*TASK TO CARRY OUT*
In the listing, swap "runway" for "tarmac" wherever it appears, beginning at the line that has "Planes waiting on" and stopping after the line that has "[275, 239, 483, 264]". Write out only those lines, with everything else unchanged.

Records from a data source
** begin **

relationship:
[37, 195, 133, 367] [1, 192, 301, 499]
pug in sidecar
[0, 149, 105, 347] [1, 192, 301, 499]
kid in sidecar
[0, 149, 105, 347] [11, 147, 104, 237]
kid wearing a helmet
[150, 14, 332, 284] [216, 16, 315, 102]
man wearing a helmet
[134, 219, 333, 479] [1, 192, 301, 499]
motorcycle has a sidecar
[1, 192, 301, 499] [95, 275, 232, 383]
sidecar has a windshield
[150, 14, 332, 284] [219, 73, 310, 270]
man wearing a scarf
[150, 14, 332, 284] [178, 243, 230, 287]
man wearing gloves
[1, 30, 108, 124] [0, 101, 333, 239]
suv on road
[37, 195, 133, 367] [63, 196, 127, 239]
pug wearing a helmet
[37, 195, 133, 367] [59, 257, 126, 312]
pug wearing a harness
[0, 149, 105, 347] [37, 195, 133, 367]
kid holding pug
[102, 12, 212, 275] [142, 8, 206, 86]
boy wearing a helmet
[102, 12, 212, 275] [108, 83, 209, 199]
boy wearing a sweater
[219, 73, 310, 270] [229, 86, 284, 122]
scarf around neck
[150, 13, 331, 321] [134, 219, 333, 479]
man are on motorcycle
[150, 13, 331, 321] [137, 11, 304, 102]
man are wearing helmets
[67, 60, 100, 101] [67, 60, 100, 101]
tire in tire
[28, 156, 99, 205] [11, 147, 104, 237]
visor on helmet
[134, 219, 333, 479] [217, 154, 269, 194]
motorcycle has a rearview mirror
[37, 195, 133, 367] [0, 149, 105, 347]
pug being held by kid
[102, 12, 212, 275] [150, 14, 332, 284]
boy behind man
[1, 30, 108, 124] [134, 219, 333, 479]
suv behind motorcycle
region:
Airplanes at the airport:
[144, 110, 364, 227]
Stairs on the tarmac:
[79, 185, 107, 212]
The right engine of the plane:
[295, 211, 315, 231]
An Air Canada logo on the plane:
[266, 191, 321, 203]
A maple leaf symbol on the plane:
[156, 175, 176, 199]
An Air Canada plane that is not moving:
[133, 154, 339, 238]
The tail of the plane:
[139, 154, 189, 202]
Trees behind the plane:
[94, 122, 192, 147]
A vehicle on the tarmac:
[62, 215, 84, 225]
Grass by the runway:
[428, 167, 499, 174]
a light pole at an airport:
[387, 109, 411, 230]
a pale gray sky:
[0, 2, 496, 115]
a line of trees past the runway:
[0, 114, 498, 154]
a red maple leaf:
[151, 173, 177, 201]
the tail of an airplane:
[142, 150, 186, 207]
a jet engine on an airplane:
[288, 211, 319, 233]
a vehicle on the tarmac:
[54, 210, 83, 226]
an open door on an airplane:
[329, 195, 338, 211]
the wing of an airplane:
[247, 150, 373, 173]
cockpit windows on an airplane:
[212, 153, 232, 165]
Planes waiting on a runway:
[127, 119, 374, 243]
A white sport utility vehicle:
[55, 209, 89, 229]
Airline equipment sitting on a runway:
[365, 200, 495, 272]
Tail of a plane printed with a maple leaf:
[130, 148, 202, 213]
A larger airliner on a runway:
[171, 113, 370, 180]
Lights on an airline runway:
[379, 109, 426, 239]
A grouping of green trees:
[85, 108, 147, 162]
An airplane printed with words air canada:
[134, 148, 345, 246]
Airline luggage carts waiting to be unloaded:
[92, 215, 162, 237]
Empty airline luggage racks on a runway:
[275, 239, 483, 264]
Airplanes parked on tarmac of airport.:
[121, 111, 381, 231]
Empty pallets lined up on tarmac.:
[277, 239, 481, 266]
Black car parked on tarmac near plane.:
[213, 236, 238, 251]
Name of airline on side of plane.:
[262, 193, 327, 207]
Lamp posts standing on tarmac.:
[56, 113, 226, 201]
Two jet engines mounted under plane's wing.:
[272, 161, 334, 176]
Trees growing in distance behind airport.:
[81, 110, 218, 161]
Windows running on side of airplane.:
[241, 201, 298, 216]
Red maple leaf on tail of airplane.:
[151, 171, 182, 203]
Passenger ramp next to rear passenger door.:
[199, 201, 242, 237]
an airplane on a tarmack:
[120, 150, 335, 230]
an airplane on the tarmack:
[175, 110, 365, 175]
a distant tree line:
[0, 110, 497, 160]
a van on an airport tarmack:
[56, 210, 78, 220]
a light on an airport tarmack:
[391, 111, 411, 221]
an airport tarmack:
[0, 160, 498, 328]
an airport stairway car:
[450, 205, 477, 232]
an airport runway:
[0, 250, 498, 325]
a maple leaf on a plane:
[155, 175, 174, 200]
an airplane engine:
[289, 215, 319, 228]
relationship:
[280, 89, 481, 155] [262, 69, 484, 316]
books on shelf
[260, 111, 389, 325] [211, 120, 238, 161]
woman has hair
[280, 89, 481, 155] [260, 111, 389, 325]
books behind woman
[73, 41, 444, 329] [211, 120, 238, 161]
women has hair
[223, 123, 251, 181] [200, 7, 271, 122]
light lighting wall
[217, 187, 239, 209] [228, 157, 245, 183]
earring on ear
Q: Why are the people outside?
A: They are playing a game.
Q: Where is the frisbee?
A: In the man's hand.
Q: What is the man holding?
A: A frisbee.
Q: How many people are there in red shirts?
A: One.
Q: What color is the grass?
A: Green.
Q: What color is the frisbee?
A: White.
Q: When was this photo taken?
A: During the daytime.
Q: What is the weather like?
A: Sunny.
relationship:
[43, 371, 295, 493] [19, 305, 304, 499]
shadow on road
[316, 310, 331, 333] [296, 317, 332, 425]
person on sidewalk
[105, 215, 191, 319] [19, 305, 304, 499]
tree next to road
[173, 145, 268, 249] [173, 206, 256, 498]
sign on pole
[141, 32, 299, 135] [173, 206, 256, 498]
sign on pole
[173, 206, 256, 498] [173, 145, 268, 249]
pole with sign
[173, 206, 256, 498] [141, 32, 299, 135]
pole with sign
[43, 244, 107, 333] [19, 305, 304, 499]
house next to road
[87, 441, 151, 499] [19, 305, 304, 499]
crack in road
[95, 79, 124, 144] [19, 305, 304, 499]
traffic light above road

** end **
** begin **

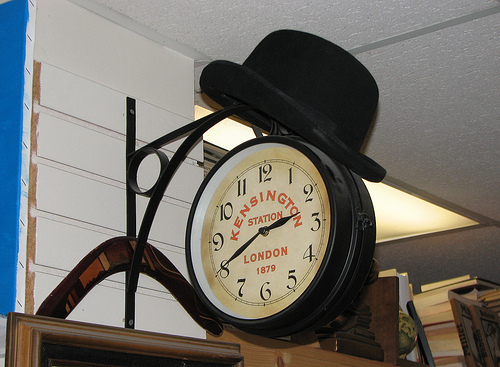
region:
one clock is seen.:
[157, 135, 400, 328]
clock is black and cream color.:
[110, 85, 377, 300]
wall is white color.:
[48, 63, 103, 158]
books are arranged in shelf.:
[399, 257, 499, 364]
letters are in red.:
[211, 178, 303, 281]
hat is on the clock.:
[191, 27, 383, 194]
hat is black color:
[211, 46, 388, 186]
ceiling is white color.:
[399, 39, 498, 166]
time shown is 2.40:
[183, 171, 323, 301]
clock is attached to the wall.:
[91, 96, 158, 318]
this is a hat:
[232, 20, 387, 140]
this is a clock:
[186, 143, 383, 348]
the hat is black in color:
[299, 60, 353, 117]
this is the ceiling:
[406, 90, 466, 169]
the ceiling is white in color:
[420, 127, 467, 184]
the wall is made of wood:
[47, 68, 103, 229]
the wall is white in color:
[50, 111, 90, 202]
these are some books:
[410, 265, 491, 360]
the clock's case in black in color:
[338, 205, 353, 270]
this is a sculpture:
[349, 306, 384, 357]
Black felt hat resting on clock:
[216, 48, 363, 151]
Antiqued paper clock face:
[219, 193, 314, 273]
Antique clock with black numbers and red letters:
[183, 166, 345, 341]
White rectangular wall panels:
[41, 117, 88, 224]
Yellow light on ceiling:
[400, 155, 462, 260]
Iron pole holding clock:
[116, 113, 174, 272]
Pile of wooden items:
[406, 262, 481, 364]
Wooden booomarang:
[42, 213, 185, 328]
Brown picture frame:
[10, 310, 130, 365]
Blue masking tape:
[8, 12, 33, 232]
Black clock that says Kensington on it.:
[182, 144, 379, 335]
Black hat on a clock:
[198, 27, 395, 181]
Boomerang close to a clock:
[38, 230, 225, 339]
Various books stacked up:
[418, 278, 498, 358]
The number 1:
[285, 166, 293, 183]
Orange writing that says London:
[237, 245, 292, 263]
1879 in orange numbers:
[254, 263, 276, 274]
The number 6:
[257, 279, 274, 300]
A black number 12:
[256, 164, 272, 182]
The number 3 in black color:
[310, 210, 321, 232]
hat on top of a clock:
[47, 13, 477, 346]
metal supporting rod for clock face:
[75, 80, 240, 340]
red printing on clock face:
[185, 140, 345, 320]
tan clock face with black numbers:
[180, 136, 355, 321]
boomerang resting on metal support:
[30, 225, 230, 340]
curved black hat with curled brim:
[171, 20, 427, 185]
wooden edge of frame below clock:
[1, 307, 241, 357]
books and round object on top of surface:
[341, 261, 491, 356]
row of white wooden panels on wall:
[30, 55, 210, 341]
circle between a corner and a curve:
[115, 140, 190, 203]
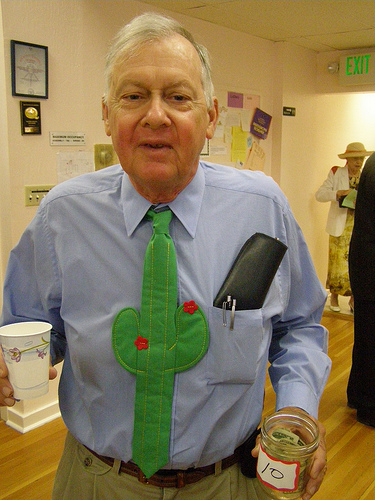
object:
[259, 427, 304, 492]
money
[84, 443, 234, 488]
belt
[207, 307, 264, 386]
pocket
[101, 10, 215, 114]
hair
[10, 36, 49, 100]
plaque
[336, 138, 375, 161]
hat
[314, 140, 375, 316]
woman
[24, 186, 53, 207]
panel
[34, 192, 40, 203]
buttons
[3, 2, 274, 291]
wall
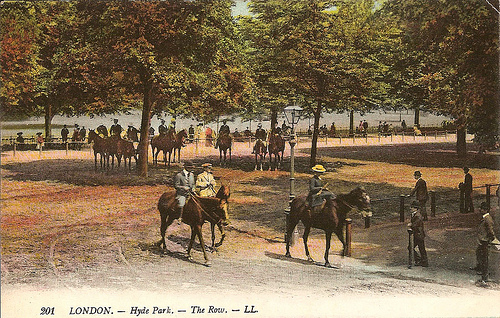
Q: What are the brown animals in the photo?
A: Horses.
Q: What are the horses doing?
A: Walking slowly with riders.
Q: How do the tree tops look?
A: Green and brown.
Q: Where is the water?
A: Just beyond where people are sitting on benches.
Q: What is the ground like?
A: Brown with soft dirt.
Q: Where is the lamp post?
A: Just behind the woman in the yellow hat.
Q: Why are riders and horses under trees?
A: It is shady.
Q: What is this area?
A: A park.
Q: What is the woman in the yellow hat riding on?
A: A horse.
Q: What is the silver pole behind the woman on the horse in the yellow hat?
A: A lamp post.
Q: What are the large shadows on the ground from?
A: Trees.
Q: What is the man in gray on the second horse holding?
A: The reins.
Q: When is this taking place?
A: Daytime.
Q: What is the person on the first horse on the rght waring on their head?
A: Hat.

** end **

*FINISHED TASK*
Planes waiting on a tarmac:
[127, 119, 374, 243]
A white sport utility vehicle:
[55, 209, 89, 229]
Airline equipment sitting on a tarmac:
[365, 200, 495, 272]
Tail of a plane printed with a maple leaf:
[130, 148, 202, 213]
A larger airliner on a tarmac:
[171, 113, 370, 180]
Lights on an airline tarmac:
[379, 109, 426, 239]
A grouping of green trees:
[85, 108, 147, 162]
An airplane printed with words air canada:
[134, 148, 345, 246]
Airline luggage carts waiting to be unloaded:
[92, 215, 162, 237]
Empty airline luggage racks on a tarmac:
[275, 239, 483, 264]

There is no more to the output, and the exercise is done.